Molecular and Cellular Biology, February 2001, p. 1429-1439, Vol. 21, No. 4
0270-7306/01/$04.00+0 DOI: 10.1128/MCB.21.4.1429-1439.2001
Copyright © 2001, American Society for Microbiology. All rights reserved.
Departments of Human Genetics and Internal Medicine, The University of Michigan Medical School, Ann Arbor, Michigan 481091; Department of Molecular Biology and Genetics, Johns Hopkins School of Medicine, Baltimore, Maryland 212052; and Department of Genetics, The University of Pennsylvania Medical School, Philadelphia, Pennsylvania 191043
Received 21 August 2000/Returned for modification 18 October 2000/Accepted 6 November 2000
Long interspersed nuclear elements (LINEs or L1s) comprise approximately 17% of human DNA; however, only about 60 of the ~400,000 L1s are mobile. Using a retrotransposition assay in cultured human cells, we demonstrate that L1-encoded proteins predominantly mobilize the RNA that encodes them.

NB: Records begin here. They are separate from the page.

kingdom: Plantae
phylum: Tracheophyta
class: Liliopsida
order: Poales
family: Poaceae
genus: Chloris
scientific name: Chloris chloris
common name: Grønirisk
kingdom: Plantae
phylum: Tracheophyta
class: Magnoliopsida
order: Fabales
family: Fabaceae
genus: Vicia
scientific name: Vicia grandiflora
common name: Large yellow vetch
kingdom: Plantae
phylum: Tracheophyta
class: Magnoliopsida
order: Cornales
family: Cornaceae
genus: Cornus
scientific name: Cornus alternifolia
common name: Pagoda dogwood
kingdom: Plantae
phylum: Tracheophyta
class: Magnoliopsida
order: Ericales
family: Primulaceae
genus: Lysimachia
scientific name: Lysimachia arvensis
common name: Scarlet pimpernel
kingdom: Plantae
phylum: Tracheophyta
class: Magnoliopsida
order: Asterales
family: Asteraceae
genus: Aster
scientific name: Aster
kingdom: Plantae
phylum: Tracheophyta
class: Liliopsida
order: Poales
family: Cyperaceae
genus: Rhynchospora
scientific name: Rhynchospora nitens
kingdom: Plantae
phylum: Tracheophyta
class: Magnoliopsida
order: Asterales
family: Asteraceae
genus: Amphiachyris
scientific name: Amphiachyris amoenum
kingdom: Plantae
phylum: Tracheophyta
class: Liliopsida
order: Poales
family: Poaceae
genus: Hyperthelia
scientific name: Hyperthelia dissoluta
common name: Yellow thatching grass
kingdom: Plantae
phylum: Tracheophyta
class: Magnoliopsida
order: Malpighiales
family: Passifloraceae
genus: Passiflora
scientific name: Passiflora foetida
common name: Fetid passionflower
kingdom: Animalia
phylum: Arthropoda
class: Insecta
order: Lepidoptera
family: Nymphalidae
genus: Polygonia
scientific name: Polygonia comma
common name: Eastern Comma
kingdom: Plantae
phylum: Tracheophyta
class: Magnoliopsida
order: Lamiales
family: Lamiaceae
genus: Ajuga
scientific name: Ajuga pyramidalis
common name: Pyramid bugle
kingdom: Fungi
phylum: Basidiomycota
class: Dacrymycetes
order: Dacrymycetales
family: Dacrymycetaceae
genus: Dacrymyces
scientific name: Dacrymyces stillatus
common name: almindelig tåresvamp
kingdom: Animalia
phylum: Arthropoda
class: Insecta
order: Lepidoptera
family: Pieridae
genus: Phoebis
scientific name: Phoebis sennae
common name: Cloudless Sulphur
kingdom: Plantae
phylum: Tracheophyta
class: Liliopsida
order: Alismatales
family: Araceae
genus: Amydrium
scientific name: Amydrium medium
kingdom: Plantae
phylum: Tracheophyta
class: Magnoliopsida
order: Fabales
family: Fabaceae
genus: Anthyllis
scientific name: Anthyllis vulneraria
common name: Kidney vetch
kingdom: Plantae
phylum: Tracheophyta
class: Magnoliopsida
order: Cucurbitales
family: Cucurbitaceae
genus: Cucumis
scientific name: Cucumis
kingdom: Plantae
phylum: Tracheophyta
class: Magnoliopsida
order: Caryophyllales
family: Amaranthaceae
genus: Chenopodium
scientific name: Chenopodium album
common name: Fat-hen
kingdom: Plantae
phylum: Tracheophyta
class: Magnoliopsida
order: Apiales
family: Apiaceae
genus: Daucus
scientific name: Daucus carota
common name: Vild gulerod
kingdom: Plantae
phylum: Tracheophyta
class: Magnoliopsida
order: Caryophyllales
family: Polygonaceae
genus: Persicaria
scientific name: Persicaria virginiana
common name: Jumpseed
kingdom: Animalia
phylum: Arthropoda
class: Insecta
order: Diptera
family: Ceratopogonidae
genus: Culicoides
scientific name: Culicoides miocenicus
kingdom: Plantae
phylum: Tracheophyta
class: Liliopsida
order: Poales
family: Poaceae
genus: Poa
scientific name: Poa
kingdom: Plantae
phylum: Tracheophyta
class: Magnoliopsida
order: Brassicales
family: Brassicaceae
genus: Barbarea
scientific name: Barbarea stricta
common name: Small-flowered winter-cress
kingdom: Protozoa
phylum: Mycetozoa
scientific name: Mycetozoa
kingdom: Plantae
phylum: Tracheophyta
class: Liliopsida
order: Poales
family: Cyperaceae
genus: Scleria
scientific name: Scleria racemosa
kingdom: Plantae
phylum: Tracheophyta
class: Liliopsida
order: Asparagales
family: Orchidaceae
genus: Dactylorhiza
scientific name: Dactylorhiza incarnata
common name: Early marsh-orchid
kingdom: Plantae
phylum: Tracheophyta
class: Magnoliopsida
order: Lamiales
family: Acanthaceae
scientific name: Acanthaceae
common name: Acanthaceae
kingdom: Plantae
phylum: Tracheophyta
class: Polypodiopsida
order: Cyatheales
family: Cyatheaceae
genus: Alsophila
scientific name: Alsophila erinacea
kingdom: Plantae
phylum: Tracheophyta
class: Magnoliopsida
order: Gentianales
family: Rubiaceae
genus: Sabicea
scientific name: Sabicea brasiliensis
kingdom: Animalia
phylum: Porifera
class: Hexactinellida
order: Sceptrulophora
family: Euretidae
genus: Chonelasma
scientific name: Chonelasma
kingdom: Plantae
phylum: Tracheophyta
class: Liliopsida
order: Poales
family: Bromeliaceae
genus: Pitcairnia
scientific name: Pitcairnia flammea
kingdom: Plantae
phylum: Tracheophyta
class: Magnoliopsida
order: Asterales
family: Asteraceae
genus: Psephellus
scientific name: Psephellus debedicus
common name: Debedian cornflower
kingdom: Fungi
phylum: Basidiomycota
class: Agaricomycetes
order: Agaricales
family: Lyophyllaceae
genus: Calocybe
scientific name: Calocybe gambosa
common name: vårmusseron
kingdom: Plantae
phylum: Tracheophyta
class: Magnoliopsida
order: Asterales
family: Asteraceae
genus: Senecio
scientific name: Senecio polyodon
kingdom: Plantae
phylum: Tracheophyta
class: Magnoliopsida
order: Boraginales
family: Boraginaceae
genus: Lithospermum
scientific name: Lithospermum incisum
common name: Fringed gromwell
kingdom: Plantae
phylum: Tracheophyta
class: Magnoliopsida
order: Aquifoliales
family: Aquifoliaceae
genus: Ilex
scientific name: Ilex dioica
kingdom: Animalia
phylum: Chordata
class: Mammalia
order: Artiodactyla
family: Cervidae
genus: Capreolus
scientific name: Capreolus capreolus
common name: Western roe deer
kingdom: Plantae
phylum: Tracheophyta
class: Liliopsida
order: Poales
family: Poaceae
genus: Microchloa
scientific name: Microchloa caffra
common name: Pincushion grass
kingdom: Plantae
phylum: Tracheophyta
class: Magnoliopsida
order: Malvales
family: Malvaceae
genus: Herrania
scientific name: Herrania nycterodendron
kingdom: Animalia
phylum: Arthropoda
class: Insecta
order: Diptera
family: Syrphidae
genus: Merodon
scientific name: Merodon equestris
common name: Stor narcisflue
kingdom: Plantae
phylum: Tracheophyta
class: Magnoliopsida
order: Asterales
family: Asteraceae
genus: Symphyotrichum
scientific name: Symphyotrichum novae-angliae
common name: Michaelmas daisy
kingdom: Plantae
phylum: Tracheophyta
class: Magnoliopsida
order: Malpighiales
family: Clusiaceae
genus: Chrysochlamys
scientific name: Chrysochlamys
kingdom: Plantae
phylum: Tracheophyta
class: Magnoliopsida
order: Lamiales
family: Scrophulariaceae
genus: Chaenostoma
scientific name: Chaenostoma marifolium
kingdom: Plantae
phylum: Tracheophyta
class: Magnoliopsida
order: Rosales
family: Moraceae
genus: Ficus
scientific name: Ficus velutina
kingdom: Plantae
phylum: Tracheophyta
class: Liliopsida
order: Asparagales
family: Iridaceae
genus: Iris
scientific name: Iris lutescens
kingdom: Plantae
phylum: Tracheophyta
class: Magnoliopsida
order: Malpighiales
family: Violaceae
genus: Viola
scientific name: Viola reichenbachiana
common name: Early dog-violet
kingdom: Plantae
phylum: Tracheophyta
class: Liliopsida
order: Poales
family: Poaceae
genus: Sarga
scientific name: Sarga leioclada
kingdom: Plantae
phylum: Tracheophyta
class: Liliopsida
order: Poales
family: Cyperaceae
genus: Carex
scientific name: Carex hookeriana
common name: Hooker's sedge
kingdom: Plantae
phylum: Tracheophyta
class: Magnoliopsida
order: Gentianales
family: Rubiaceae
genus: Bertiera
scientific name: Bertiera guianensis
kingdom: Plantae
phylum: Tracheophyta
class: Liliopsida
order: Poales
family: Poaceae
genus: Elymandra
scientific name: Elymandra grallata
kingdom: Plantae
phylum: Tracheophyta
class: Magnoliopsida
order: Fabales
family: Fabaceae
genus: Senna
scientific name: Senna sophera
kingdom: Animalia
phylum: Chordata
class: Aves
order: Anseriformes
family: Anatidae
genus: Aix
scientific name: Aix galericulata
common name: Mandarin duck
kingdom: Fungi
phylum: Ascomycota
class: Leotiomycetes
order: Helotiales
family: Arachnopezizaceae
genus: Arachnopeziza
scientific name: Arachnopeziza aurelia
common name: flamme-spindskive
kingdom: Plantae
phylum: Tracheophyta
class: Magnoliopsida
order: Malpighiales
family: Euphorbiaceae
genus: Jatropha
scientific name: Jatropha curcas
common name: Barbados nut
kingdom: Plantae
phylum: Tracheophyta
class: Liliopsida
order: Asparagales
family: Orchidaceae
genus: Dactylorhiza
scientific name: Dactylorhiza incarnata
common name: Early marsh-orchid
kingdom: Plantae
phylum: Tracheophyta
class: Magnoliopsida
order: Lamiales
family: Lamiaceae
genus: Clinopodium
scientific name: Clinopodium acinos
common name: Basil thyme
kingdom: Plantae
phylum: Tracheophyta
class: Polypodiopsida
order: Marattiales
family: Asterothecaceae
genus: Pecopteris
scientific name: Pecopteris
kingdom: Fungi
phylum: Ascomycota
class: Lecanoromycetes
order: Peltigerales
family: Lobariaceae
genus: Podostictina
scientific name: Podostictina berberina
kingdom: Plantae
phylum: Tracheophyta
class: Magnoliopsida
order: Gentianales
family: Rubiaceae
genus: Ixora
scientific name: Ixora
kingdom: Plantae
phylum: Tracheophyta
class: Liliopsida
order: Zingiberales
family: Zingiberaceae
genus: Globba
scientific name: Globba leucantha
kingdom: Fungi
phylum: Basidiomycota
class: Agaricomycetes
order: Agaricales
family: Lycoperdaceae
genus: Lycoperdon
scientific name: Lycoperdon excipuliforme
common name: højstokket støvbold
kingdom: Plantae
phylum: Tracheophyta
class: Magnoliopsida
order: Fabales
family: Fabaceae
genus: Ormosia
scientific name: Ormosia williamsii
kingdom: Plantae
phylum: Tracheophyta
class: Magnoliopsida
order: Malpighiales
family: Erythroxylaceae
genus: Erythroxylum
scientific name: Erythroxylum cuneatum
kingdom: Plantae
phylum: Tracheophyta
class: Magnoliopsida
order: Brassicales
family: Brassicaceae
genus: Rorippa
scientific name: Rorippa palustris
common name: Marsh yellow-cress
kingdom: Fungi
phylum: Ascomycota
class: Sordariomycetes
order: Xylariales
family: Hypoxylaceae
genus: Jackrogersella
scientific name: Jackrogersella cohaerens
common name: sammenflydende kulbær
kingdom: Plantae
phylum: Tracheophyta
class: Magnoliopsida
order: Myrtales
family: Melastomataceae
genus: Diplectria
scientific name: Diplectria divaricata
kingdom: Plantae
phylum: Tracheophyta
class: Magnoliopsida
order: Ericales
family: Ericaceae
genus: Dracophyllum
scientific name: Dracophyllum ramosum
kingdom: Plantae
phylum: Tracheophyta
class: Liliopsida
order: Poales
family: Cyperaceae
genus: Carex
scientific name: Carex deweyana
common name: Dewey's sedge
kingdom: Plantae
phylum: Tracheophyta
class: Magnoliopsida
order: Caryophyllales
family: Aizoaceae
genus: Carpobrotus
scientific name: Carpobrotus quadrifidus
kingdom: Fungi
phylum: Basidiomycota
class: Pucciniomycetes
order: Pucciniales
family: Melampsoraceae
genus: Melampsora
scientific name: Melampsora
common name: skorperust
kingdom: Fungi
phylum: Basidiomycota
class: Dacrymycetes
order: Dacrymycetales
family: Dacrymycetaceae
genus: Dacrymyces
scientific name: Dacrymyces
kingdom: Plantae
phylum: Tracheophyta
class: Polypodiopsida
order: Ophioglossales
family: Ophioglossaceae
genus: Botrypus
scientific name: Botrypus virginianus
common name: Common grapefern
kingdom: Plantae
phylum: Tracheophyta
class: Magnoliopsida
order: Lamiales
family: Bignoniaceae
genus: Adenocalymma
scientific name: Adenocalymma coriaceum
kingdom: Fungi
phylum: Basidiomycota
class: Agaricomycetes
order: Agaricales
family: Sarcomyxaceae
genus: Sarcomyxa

At much lower levels, L1-encoded proteins can act in trans to promote retrotransposition of mutant L1s and other cellular mRNAs, creating processed pseudogenes. Mutant L1 RNAs are mobilized at 0.2 to 0.9% of the retrotransposition frequency of wild-type L1s, whereas cellular RNAs are mobilized at much lower frequencies (ca. 0.01 to 0.05% of wild-type levels). Thus, we conclude that L1-encoded proteins demonstrate a profound cis preference for their encoding RNA. This mechanism could enable L1 to remain retrotransposition competent in the presence of the overwhelming number of nonfunctional L1s present in human DNA.